艶やかな黒髪が腰元まで滑らかに伸びている。勝気な瞳は整った顔立ちをより一層映えさせる。一見しないでもわかるほどの美貌の持ち主。
けれど、巧は一瞬で目を逸らしてしまった。理由は簡単、彼女は自分の上にまたがるようにして密着していることと、こちらが少しうめき、身動ぎしたせいで女の和装は気崩れてしまい、視線のやり場に困ってしまったことにある。

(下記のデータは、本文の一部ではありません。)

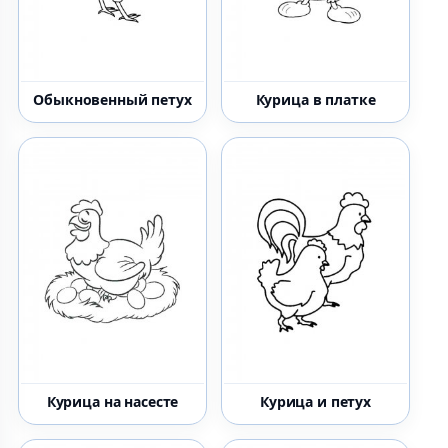
Обыкновенный петух
Курица в платке
Курица на насесте
Курица и петух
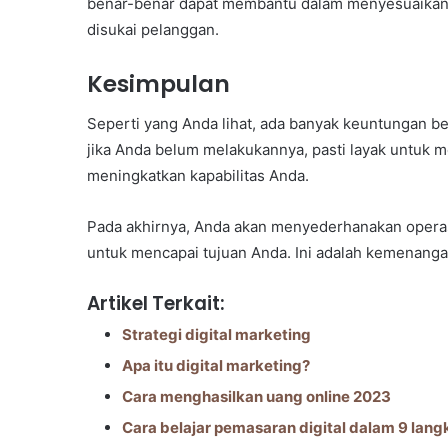
benar-benar dapat membantu dalam menyesuaikan
disukai pelanggan.
Kesimpulan
Seperti yang Anda lihat, ada banyak keuntungan ber
jika Anda belum melakukannya, pasti layak untu
meningkatkan kapabilitas Anda.
Pada akhirnya, Anda akan menyederhanakan operas
untuk mencapai tujuan Anda. Ini adalah kemenanga
Artikel Terkait:
Strategi digital marketing
Apa itu digital marketing?
Cara menghasilkan uang online 2023
Cara belajar pemasaran digital dalam 9 lang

「はじめまして、私の名前はササ・エレシオール。あなたは?」
彼女は巧の視線に気づくことなく、あっけらかんと自己紹介を始めた。巧も名乗り返さなければいけないはずだが、まず一言、「どいてくれないかな?」と視線を外しながら切りだす。
ササはようやく自分の体勢が誤解を生んでしまいそうなものだと、気づき、頬を染め、「キャッ」と、短いながらも可愛らしい悲鳴をあげ、巧の元から勢いよく離れた。
「うぅ~」
なおも朱に染まる頬を手の平で隠しながら、呻いている。そして、決意したように巧を見上げ、ポツリと言った。
「責任、取って下さいね」
これが、その日、成人を迎えた木元巧とササ・エレシオールのファーストコンタクトだった。